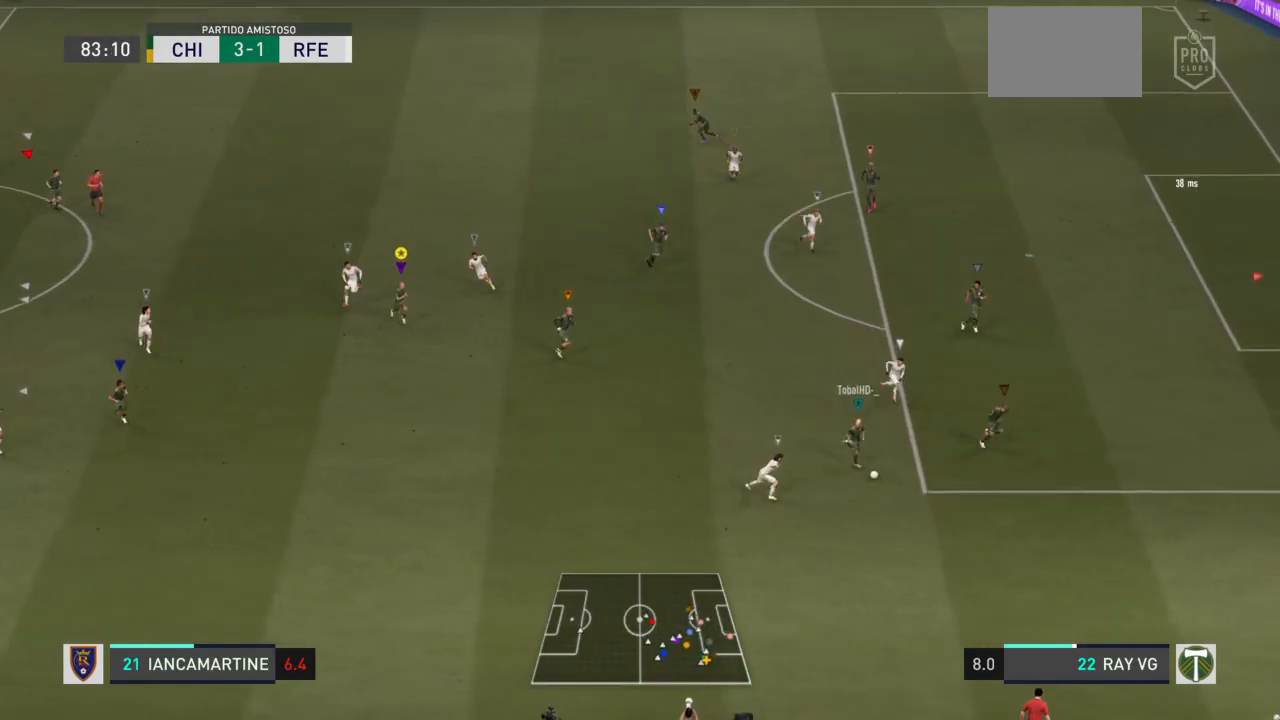
{"buttons": [], "left_stick": "down", "right_stick": "center"}
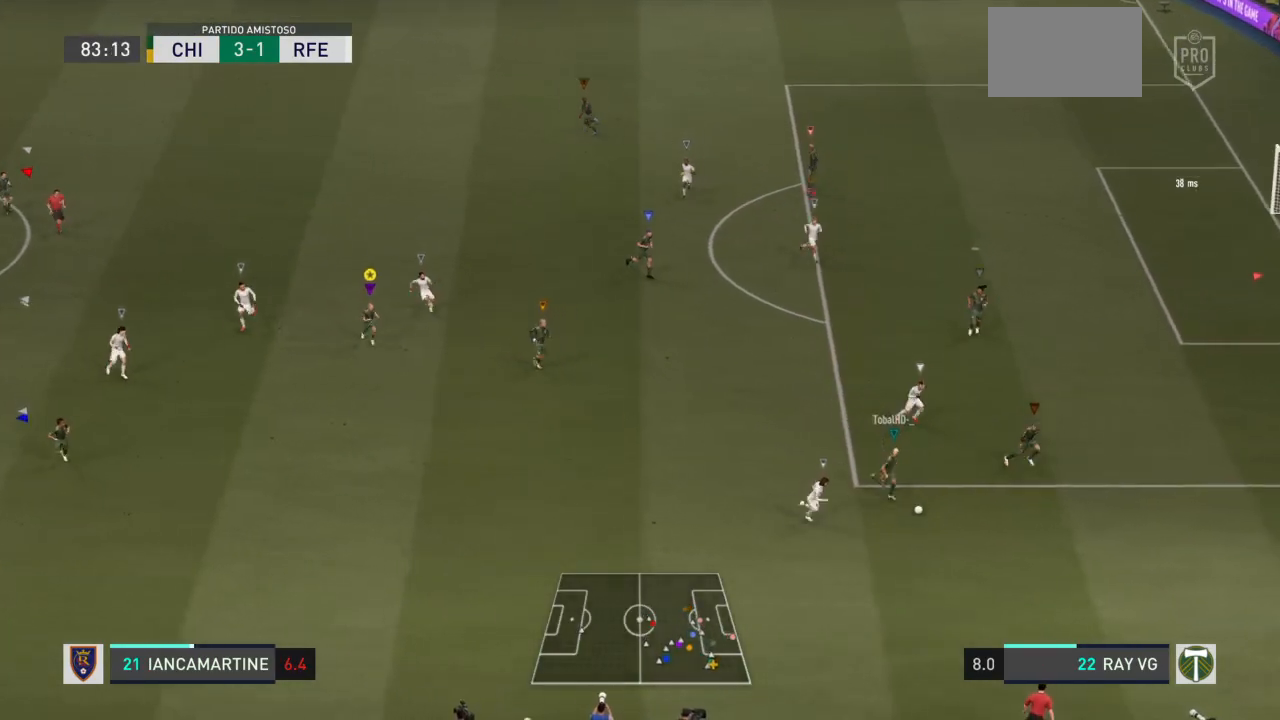
{"buttons": [], "left_stick": "down-right", "right_stick": "center", "events": [[50, "left_stick", "down-right"]]}
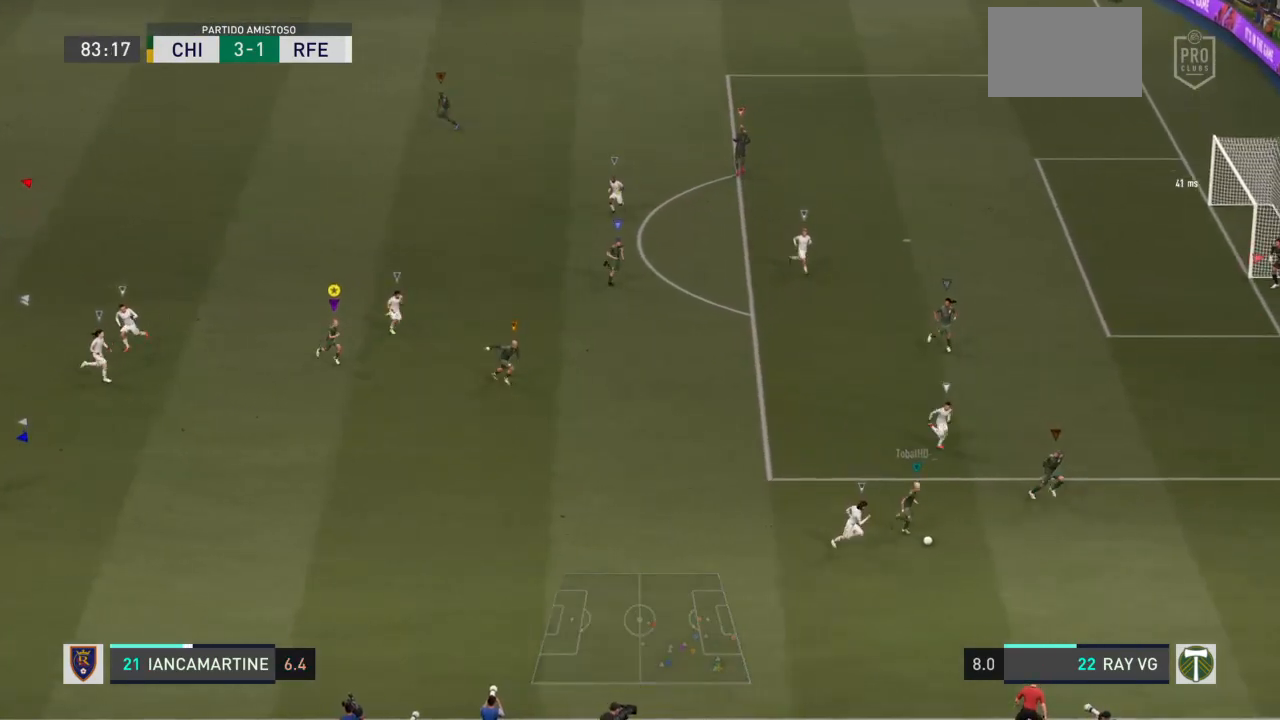
{"buttons": [], "left_stick": "down-right", "right_stick": "center", "events": []}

* [Task instructions] Tally each line in the data that holds the word "events"; write only the total.

* [Written response] 2